UWA has good news for chimpanzee tracking enthusiasts. A second chimpanzee community is being habituated in Kibale National Park in western Uganda, and this will be used exclusively for tourism purposes. The community being habituated is called the Bulaiga Chimpanzee Community, and it will help address the problem of inadequate availability of chimp tracking permits, which has recently become one of the most popular tourist attractions in Uganda.
Currently, Kibale National Park has three habituated chimpanzee communities, two of which are used exclusively for research purposes and only one used for tourism. The communities used for research are the Ngogo and Kanyawara chimpanzee communities, and the tourism community is the Kanyantale chimpanzee community.
Kibale has a population of 1,200 chimpanzees living in 35 communities, and less than 20 percent of the total population have been habituated.
Chimpanzees live in communities comprised of between 30 to over 120 individuals. Unlike gorillas that live in a relatively small unit, chimpanzees live in a “fission-fusion” social system. In fission-fusion societies, different individuals of the same community meet up with each other to form temporary “parties” and then split up again, often several times in a day. Parties can consist of all-males, adults, mothers, all-females and sub adult individuals of different age and sex (Reynolds & Reynolds, 1965).
At the moment all tourists visiting Kanyanchu Visitor Centre (KNP) are tracking one chimpanzee community (Kanyantale). A maximum of 18 tourists in three groups can be allowed to view the chimps at any one time with each group staying with the chimps for a maximum of one hour. Because of the fission-fusion social behaviour, sometimes it is difficult to have all the 18 tourists even in three groups to view the same community. The situation is made worse when there are visitors undertaking the chimpanzee habituation experience where tourists pay to stay with chimps from morning till evening when the chimps go to sleep.
This has been a source of conflict between tourists undertaking the chimpanzee habituation experience and those doing the normal chimpanzee tracking as they all use the same chimpanzee community. To overcome this problem, a decision has been taken to habituate a second chimpanzee community (Bulaiga community) also near Kanyanchu such that when there are visitors undertaking chimpanzee habituation experience (that is gaining prominence these days as it is more rewarding), they should not be inconvenienced by the tourists doing normal tracking.

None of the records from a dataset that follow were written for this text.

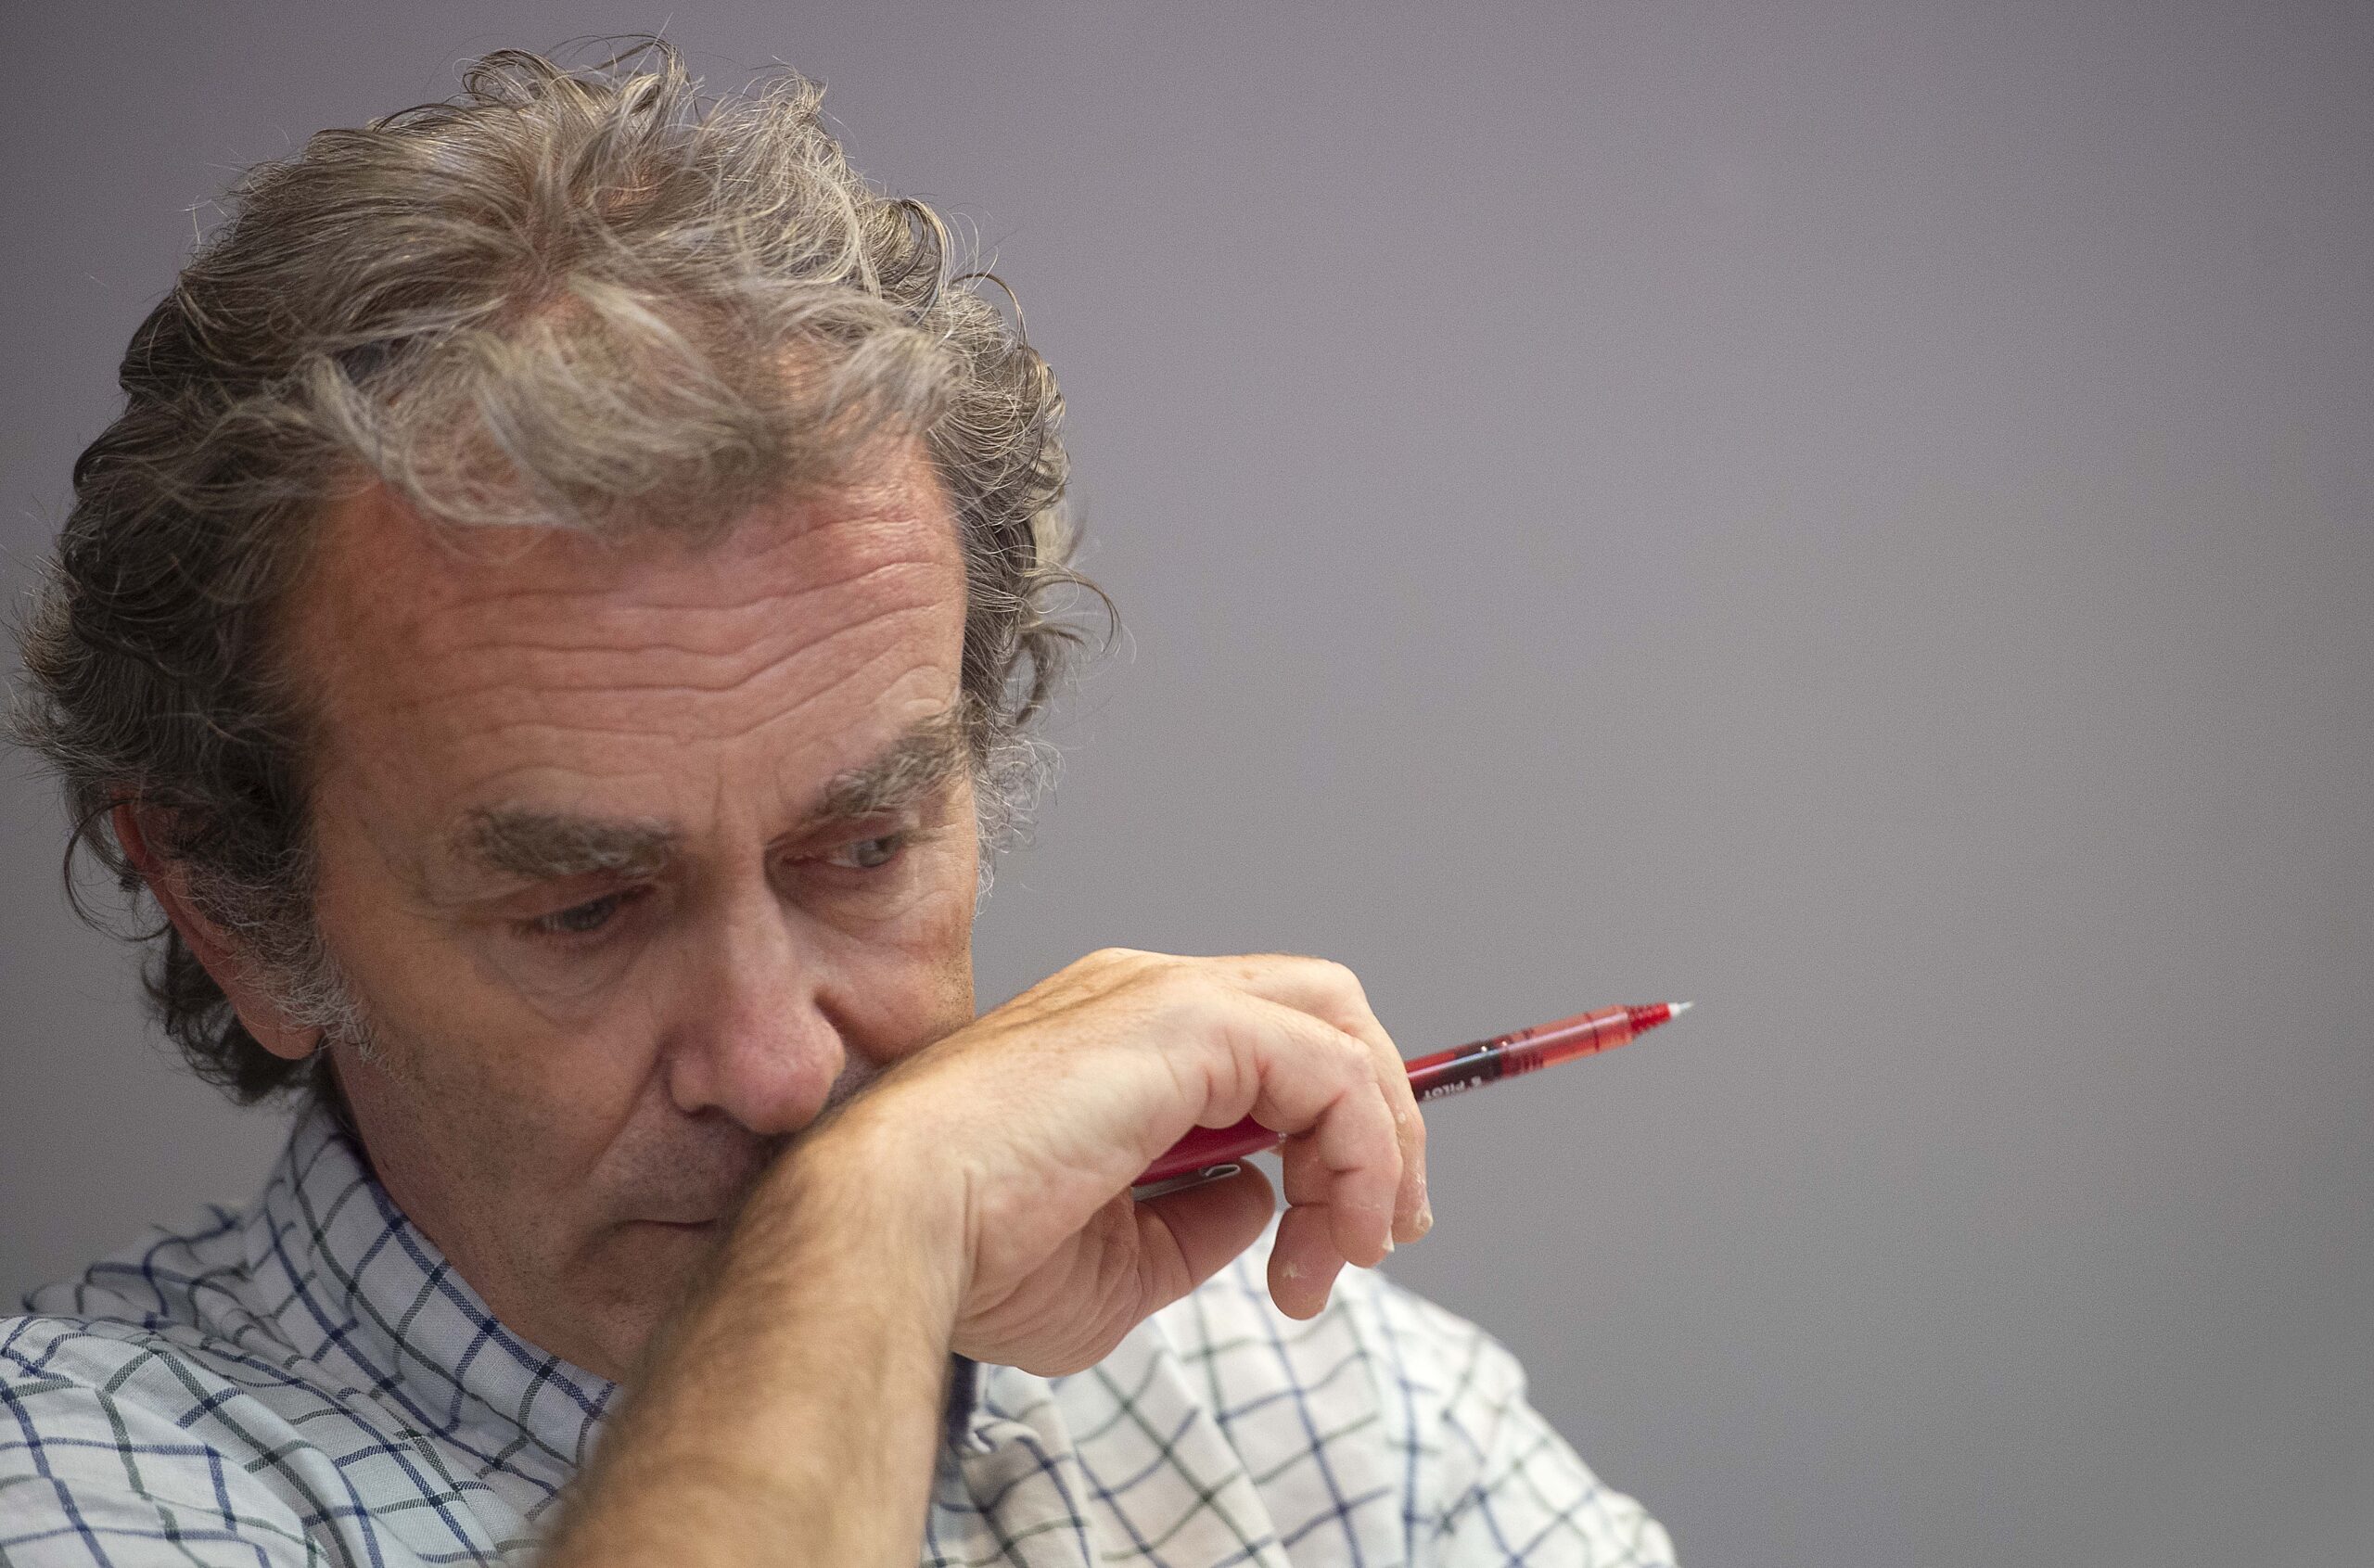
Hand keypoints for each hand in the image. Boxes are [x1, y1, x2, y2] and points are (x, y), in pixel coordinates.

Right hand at [800, 949, 1430, 1374]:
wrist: (889, 1233)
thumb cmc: (972, 1256)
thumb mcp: (1122, 1262)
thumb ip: (1201, 1221)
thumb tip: (1265, 1198)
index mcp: (1120, 1036)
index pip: (1272, 1042)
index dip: (1334, 1129)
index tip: (1344, 1236)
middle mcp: (1146, 993)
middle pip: (1326, 1012)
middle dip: (1380, 1123)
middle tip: (1380, 1236)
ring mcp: (1166, 996)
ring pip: (1341, 1028)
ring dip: (1377, 1144)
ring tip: (1354, 1248)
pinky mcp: (1188, 1021)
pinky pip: (1331, 1069)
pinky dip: (1359, 1152)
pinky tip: (1328, 1234)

The Kanyantale chimpanzee community near Kanyanchu Visitor Centre has been habituated since 1991 and the chances of locating these chimps by tourists are very good (success rate over the last five years estimated at 95%). There has been a school of thought that the Kanyantale chimpanzee community has been over habituated. A recent research to study the impact of tourism and habituation on the behaviour of the Kanyanchu (Kanayantale) chimpanzee community has just completed the data collection phase and when finalised results will provide management with scientific information to better manage the chimpanzees and the tourism development.
The Bulaiga chimpanzee community comprises of over 120 individual chimpanzees and quite often they interact with the Kanyantale community creating a scene that is worth seeing by any adventurous tourist. The community is also near the Kanyanchu Visitor Center but its home range is concentrated to the west of the Fort Portal – Kamwenge Road. Visitors to Kanyanchu would therefore have easy access to the Bulaiga chimpanzee community once it is fully habituated.
Habituation involves following the chimps for several days, months and years to get them used to presence of people in their vicinity. It is anticipated that within a period of three years from July 2008, the community shall be fully habituated for tourism though mock tourism and habituation experience is expected to start much earlier depending on analysis of information collected during initial stages of habituation. During habituation data on phenology, and behaviour shall be collected to provide a scientific basis for the management of the tourism once it starts.
As part of the habituation process, a trail network for the new Bulaiga chimpanzee community is being mapped and will be prepared and cleared to ease tracking and habituation by June 2009. It is therefore expected that with a second chimpanzee community in KNP habituated for tourism, the current pressure on the Kanyantale community shall be eased and many more tourists who would have otherwise missed the opportunity to track chimps due to unavailability of permits will have the opportunity to enjoy seeing chimps in their natural habitat in KNP.